───── Exercise passage ─────
Encodes a URL string using a Base64 variant with URL-specific modifications, as defined by RFC 4648.

Syntax¶

base64URLEncode(url)

Arguments¶

url: The URL string to encode. String.

Returns¶

A string containing the URL-safe Base64 encoded value. String.

Example¶

SELECT base64URLEncode('https://tinybird.com')

Result:

┌─base64URLEncode('https://tinybird.com')--─┐
│ aHR0cHM6Ly90aW55YmlyZC5jb20               │
└───────────────────────────────────────────┘

base64Decode¶

Decodes a Base64 encoded string according to RFC 4648. Throws an exception if the input is not a valid Base64 string.

Alias: FROM_BASE64.

Syntax¶

base64Decode(encoded)

Arguments¶

encoded: The Base64 encoded string to decode. String.

Returns¶

A string containing the decoded value. String.

Example¶

SELECT base64Decode('dGlueWJpcmQ=')

Result:

┌─base64Decode('dGlueWJpcmQ=')─┐
│ tinybird                     │
└──────────────────────────────┘

base64URLDecode¶

Decodes a URL-safe Base64 encoded string, applying URL-specific modifications as defined by RFC 4648. Throws an exception if the input is not a valid URL-safe Base64 string.

Syntax¶

base64URLDecode(encodedUrl)

Arguments¶

encodedURL: The URL-safe Base64 encoded string to decode. String.

Returns¶

A string containing the decoded URL value. String.

Example¶

SELECT base64URLDecode('aHR0cHM6Ly90aW55YmlyZC5jb20')

Result:

┌─base64URLDecode('aHR0cHM6Ly90aW55YmlyZC5jb20')─┐
│ https://tinybird.com                          │
└───────────────────────────────────────────────┘

tryBase64Decode¶

Decodes a Base64 encoded string. If the input is not a valid Base64 string, it returns an empty string instead of throwing an exception.

Syntax¶

tryBase64Decode(encoded)

Arguments¶

encoded: The Base64 encoded string to decode. String.

Returns¶

A string containing the decoded value, or an empty string if decoding fails. String.

Example¶

SELECT tryBase64Decode('dGlueWJpcmQ=') as res, tryBase64Decode('invalid') as res_invalid

Result:

┌─res────────┬─res_invalid─┐
│ tinybird   │             │
└────────────┴─────────────┘

tryBase64URLDecode¶

Decodes a URL-safe Base64 encoded string. If the input is not a valid URL-safe Base64 string, it returns an empty string instead of throwing an exception.

Syntax¶

tryBase64URLDecode(encodedUrl)

Arguments¶

encodedURL: The URL-safe Base64 encoded string to decode. String.

Returns¶

A string containing the decoded URL value, or an empty string if decoding fails. String.

Example¶

SELECT tryBase64URLDecode('aHR0cHM6Ly90aW55YmlyZC5jb20') as res, tryBase64URLDecode('aHR0cHM6Ly9jbGlja') as res_invalid

Result:

┌─res────────────────────┬─res_invalid─┐
│ https://tinybird.com   │             │
└────────────────────────┴─────────────┘

endsWith¶

Checks if a string ends with a specified suffix.

Syntax¶

endsWith(str, suffix)

Arguments¶

str: The string to check. String.
suffix: The suffix to look for. String.
───── Provided material ─────
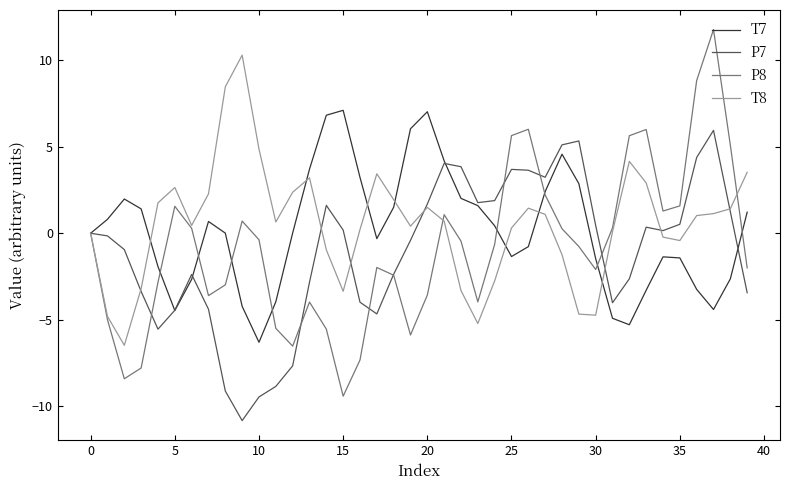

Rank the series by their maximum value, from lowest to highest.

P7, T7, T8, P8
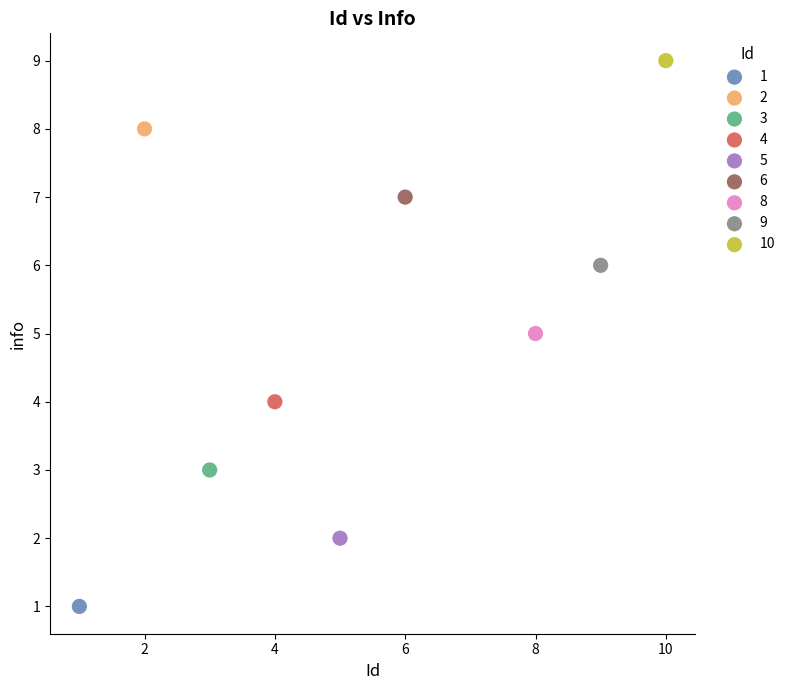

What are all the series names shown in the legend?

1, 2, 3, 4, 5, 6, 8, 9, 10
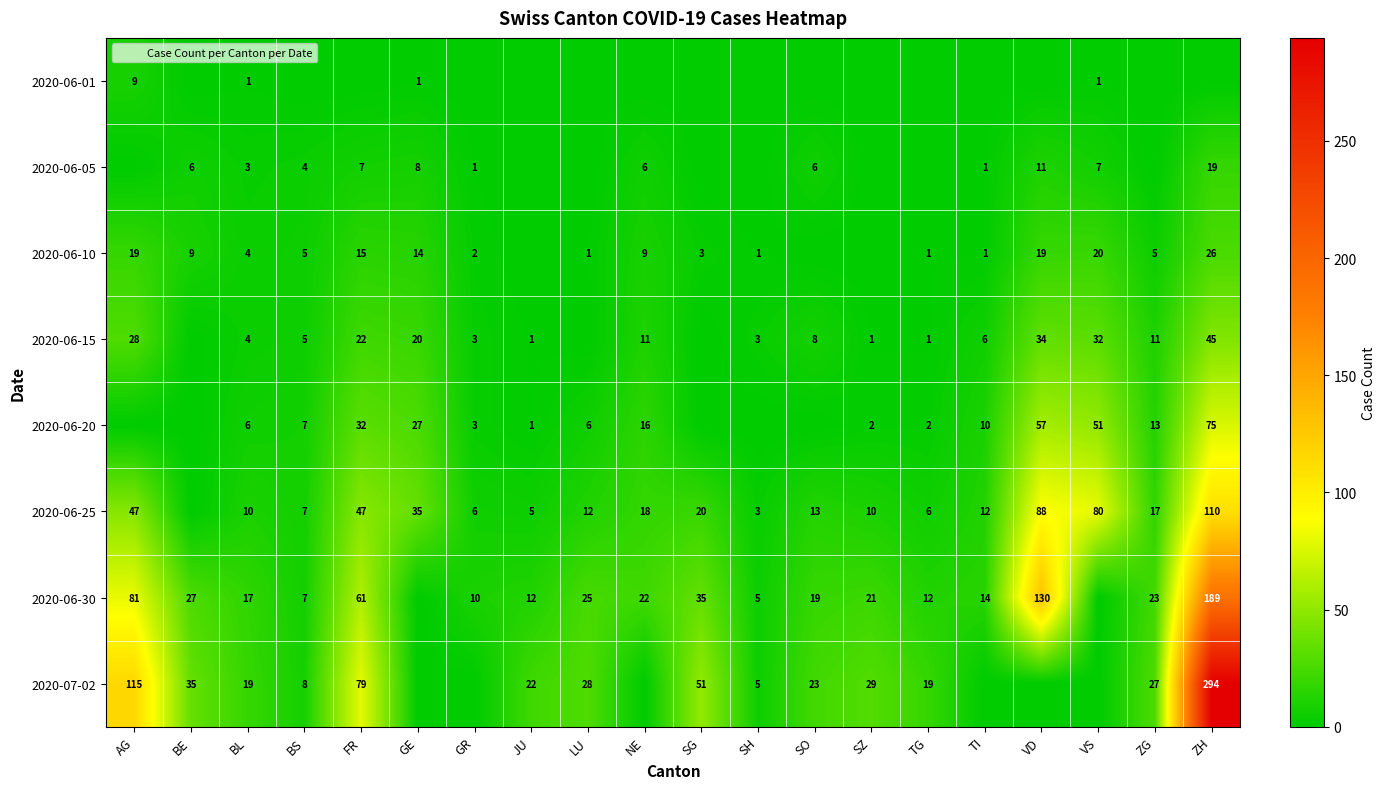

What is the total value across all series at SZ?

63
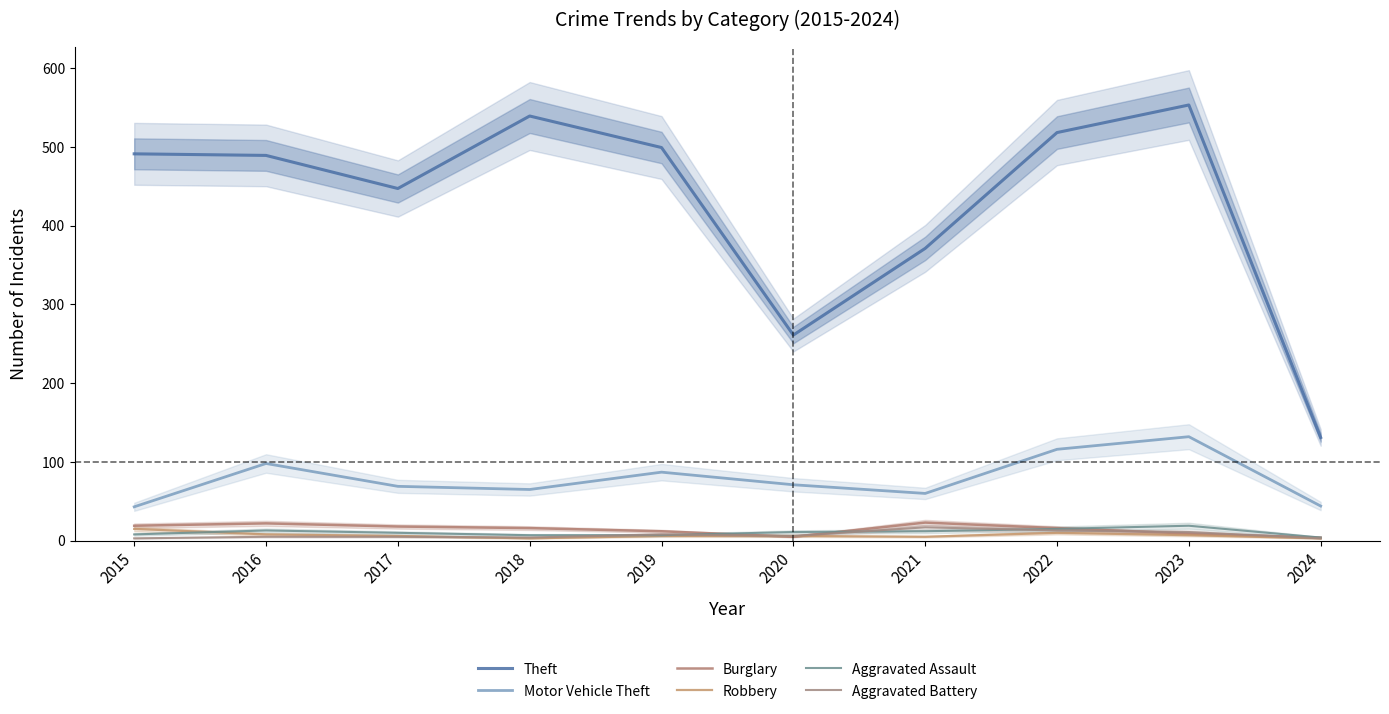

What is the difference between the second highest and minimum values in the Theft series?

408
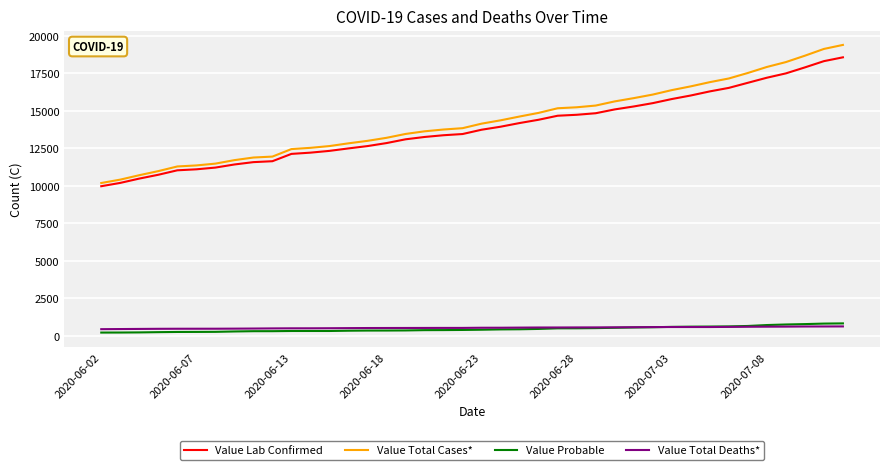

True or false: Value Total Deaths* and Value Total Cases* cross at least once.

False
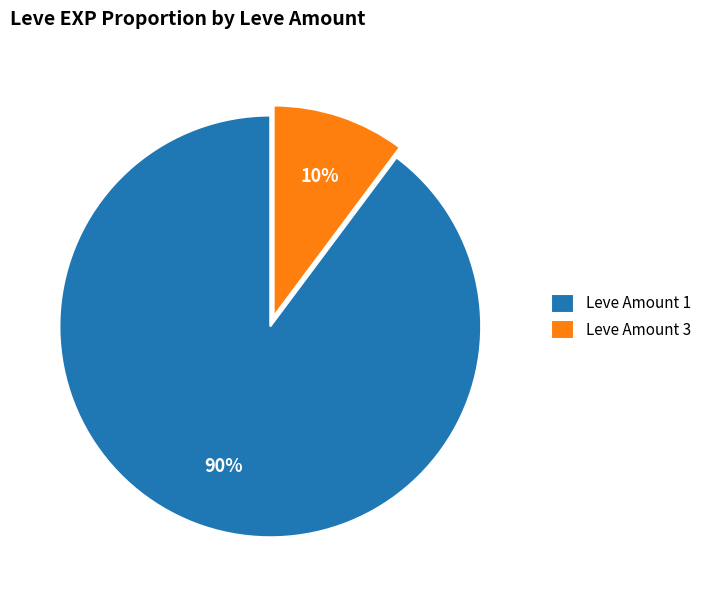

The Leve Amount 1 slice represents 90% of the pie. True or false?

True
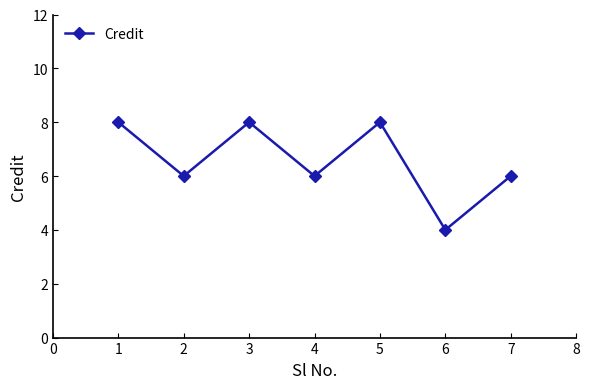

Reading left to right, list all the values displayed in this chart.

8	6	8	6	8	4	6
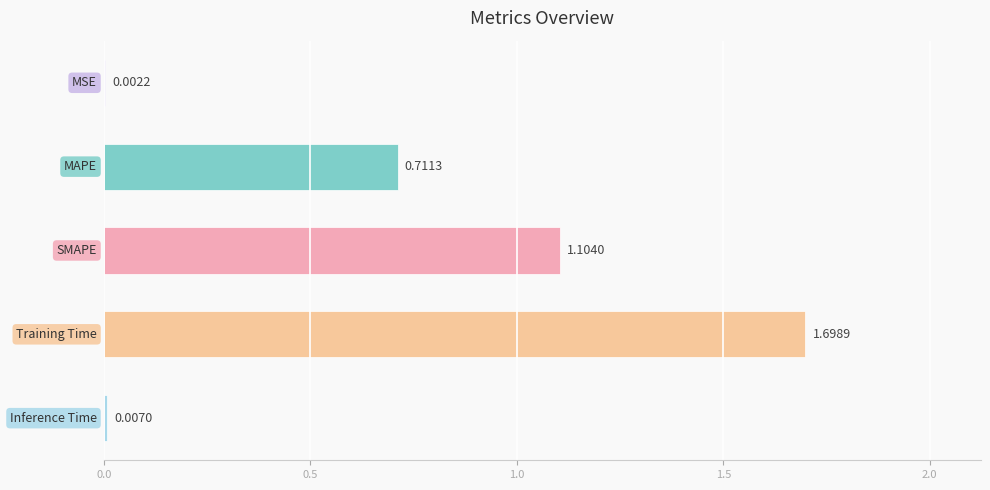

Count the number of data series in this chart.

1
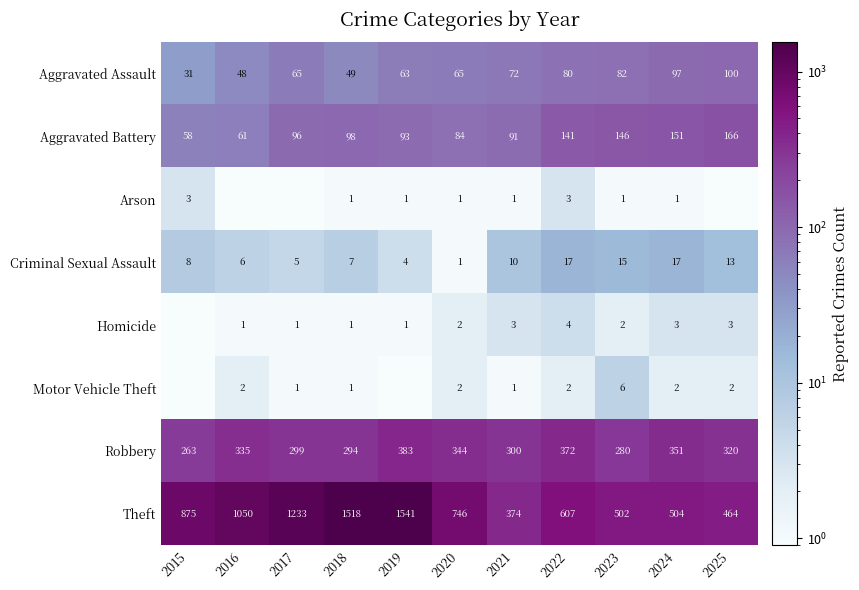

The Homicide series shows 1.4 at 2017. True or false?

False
─────
## Problems to work on
1. In the example for tryBase64Decode in the Base64 functions excerpt, why does the res_invalid column come back empty?
2. Please quote the Base64 functions excerpt starting at "SELECT base64Decode('dGlueWJpcmQ=')" and ending at "URL-safe Base64 string.".
The rows are separate material, unrelated to the Base64 functions excerpt.

## Replies
1. The input 'invalid' is not treated as a valid Base64 string. When tryBase64Decode gets invalid input, it returns an empty string instead of throwing an exception.

2.
SELECT base64Decode('dGlueWJpcmQ=')

Result:

┌─base64Decode('dGlueWJpcmQ=')─┐
│ tinybird                     │
└──────────────────────────────┘

base64URLDecode¶

Decodes a URL-safe Base64 encoded string, applying URL-specific modifications as defined by RFC 4648. Throws an exception if the input is not a valid URL-safe Base64 string.